You know what I’m saying? It’s my job. You’ve got to pay it forward.’ He takes the slightest of pauses and continues. ‘You know, I’m going to be 45 in April, this is what I’m supposed to do. When you’re young, you think that everything is because of you; you think that all those great things are happening because of you. And when you get older you realise that there were so many people that the universe used and that conspired to get you to that place. And so, you have to return that favour. You have to stand in line and help, you know, recognize or help people acknowledge themselves and recognize that they’re stars and if they stand in the right place, they can be [art of the greater constellation. That’s my job.’

I’m gonna make it feel like something,’ he continues. ‘I can’t take responsibility for that.’ To further prove his theory, he points out that he did in fact consciously try to write a song called ‘Happy’ (on the N*E*R*D album Seeing Sounds), and that it ended up very different (‘It sounds like my version of Seattle grunge music’). ‘I mean, think about it,’ he says. ‘I’d have thought [then] that, “Oh, I can’t do a song called ‘Happy’, I already did that with N*E*R*D.” But I was just literally being used, just being open. I was as porous as I could be. And that’s wha came on.’

Later he asks me if I’ve heard about how scientists have received the radio signals from the first stars that were formed. And when I ask him about his attitude to social media – ‘I’ll go on a social media fast, as in a social media diet, like a spiritual diet. I do that from time to time’ – it leads him on to the topic of the singularity: the epochal time that will arrive when artificial intelligence surpasses human intelligence. ‘We will get to a place of singlularity where, you know, we have technology to assist our bodies and help them function.

We will be able to download memories or different operating systems – that’s just where we’re headed.’ In the next 15 to 20 years, I ask? ‘Aww man, get ready,’ he continues. ‘It’s all coming. Anyone that thinks it’s not coming is just someone who’s holding on to the past. That was a very different life.’ He says with some certainty that ‘in the next three years, we will have more change than what happened in the last 10’, and that ‘humans are no longer analogue – it’s over’. Warming to his theme, he goes further, stating that ‘the next war that people will have to be worried about will not necessarily be nuclear, they’ll be, like, cyber’. ‘Yeah,’ he says. ‘Like, “Oh, we don’t like you so we’re gonna shut down all electricity from your main capital.” ‘Who will say that, I ask? ‘That’s… just what the future wars will look like.’ Okay, but humans will say this?

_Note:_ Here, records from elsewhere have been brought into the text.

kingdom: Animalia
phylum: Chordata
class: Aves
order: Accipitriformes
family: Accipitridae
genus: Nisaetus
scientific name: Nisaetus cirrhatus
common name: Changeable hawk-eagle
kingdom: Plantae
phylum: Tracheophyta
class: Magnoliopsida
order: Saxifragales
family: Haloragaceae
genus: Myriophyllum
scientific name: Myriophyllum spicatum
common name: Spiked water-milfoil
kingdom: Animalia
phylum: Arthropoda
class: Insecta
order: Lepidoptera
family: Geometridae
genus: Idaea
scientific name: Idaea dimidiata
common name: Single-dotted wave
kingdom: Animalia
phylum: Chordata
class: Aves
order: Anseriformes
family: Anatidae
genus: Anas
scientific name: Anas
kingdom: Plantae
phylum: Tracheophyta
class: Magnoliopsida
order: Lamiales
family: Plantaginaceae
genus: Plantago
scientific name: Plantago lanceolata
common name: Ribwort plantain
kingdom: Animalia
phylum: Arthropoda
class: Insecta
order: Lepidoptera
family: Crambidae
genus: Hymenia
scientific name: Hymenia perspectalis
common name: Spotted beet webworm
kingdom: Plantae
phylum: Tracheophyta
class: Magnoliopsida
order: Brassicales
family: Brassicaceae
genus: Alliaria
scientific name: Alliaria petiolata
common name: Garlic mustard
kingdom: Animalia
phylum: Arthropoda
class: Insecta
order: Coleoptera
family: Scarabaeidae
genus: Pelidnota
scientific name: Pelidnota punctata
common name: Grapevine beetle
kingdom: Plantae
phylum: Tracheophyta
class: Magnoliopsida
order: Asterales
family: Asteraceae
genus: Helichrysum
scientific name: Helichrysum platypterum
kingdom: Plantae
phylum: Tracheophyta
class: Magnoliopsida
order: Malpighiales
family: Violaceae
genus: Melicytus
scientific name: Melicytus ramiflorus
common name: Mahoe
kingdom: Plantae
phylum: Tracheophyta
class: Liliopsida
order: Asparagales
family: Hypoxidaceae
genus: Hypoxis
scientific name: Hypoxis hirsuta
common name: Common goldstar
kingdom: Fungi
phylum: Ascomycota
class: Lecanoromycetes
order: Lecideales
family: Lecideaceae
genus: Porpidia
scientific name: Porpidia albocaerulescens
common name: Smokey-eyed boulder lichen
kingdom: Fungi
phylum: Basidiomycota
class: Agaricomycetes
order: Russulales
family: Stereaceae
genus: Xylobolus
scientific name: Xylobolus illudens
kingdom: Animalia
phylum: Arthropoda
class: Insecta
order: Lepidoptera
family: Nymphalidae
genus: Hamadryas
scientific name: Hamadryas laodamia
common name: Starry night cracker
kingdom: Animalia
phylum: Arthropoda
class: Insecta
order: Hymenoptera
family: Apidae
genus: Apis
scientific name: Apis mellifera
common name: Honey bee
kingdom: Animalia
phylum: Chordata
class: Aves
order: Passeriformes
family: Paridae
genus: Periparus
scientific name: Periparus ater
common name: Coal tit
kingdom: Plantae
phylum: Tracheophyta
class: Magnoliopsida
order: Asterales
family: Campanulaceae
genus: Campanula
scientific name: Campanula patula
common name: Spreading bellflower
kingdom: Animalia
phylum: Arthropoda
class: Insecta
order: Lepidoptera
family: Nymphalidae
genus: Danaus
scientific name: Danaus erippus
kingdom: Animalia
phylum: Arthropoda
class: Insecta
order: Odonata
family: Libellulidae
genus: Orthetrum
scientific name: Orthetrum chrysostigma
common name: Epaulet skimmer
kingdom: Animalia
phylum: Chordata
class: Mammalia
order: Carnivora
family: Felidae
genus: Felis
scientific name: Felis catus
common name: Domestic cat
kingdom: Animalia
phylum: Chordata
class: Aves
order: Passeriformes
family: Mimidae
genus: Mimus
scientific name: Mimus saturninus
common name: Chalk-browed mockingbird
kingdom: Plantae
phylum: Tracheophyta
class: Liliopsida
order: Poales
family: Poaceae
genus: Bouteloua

‘Yeah.’ It’s not a robots vs human scenario? ‘Well, yeah, the AI thing is a very real thing, too. Very real. When they’re doing more than just, I dunno, killing off characters in video games and beating us at chess… And the crazy thing is that the brain power we have not accessed is stronger than any computer could ever get to, but we actually only use 10 per cent and not everyone’s using 10 per cent. So, yeah, there’s a lot to fear. If we get to a place where we start to access beyond that 10 to 11 per cent, uh, y’know, operational use… At this point, someone from Adidas steps in and says it’s time to finish up, which might be a good thing. Pharrell Williams is clearly off somewhere exciting. And I mean that in more ways than one.